I almost got another Slurpee on my way home from the Dirtfarm yesterday. That first one was mighty satisfying, but I eventually decided not to bother stopping my car.
I spent the entire drive home flipping channels on the radio, feeling a strange urge to dance to something...anything. When I'd find a decent song, I'd wiggle my butt on my seat, and sway my shoulders.
I hate parking and walking in my neighborhood at night. I might be paranoid, I might be wise, or I might be recalling the horror stories told to me by Chris X. I remember one night when I couldn't find a parking space. Even though it was his poker night, I called him and picked up his house key so that I could drive to his house and sleep there.

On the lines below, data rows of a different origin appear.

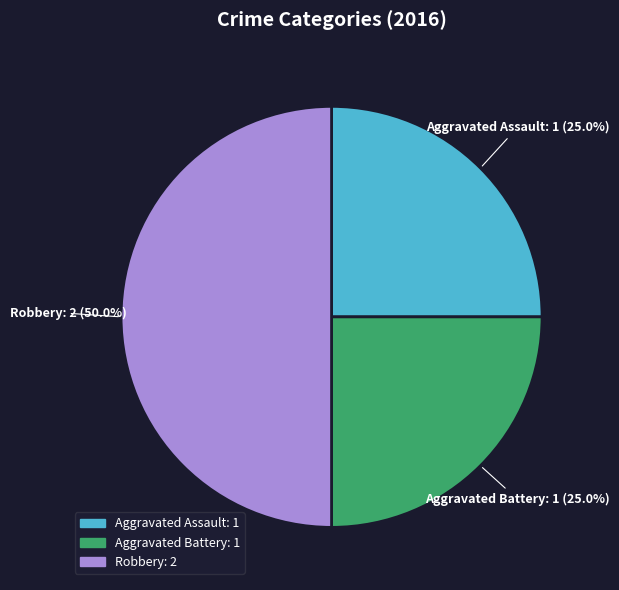

To the nearest percent, what is the difference between the largest and smallest slice percentages?

25%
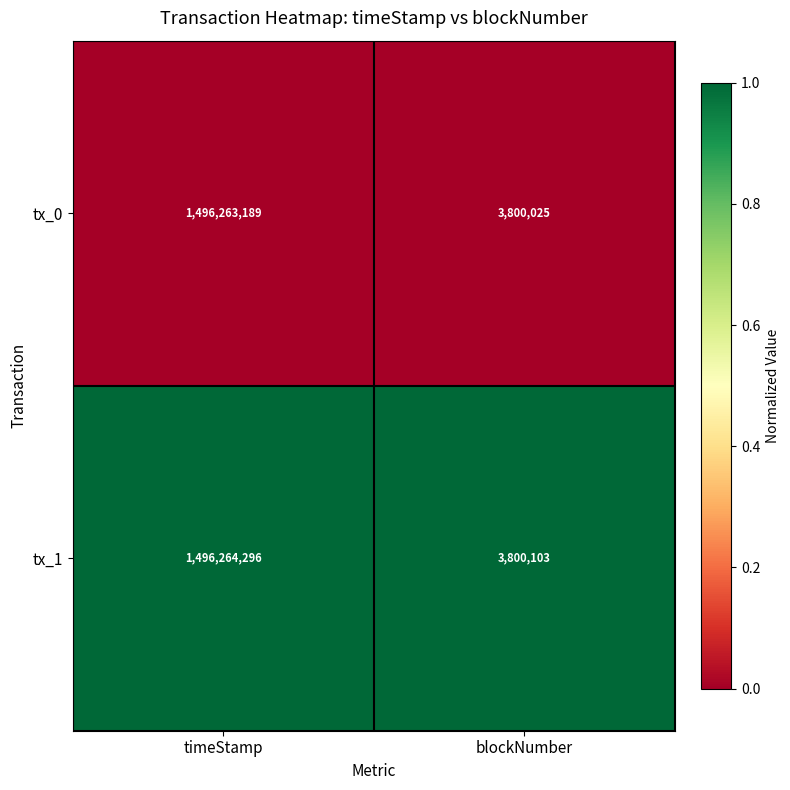

Which series changed the most between timeStamp and blockNumber?

tx_1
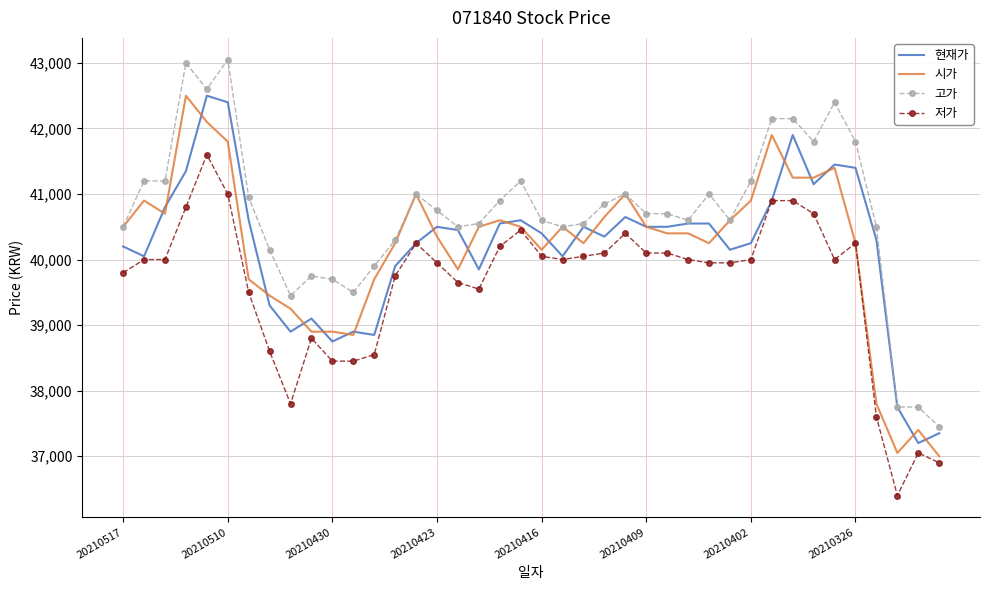

What is the minimum value shown in the chart?

36400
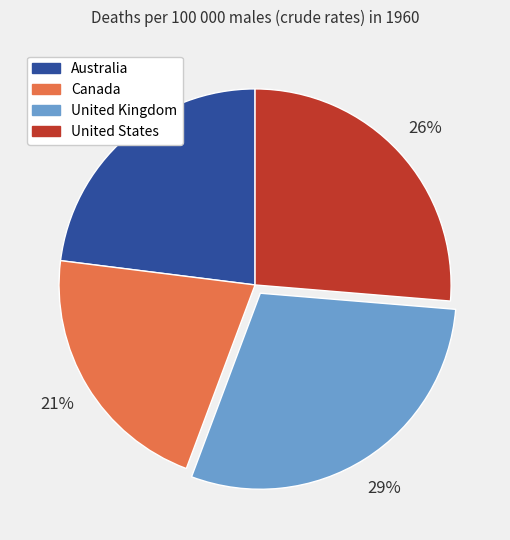

Approximately how many times larger is the value at United States compared to Canada?

1.2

I don't think I'm that scared of Mt. Vernon anymore, but I am still cautious. It bothered me last night to realize that my knife wasn't in my bag.
"If a friend calls you on the telephone and says they’re lost on Martin Luther King Boulevard and they want to know what they should do, the best response is ‘Run!’ ” - Chris Rock
As I sat at a stoplight on MLK Blvd, I was startled by the haggard face of a skeletal woman pressed against my passenger window. I shook my head 'no' to whatever she was asking, but she continued to peer back in at me and say something that I couldn't hear over 'Earth Angel' on my radio. I inched my car forward to avoid her glare. She was no ordinary beggar. Her eyes were creepy and sunken. I worried that she might be an omen.
I parked up on Read Street. A man stood on the sidewalk and watched me park. He then stood on the corner as though waiting for someone. I became paranoid, and shuffled through things in my car while waiting for him to walk away. We exchanged glances. He started to step away, and I got out of my car. I walked in the other direction, down Ploy Street, to avoid him.
I was safely home in minutes.
Mt Vernon felt ominous yet calm last night. The slight chill has delayed the summer night syndrome from taking hold. Silence and the highway.
I was almost disappointed as I approached my building. The night is always asking me to stay longer. For a moment, I felt comforted and content, pleased and excited by my own company.
There is loneliness, and there is missing people. I am not particularly lonely. When I clear my mind of anyone but me, and I get past the awkward silence of self, I could spend hours alone walking around and memorizing the details of the world around me.
I really do mentally narrate almost everything when I am alone. It's all written down on thin sheets of thought that blow away in my breezy mind.
Sometimes I get around to transcribing what I can remember. Usually I don't, but just now I did.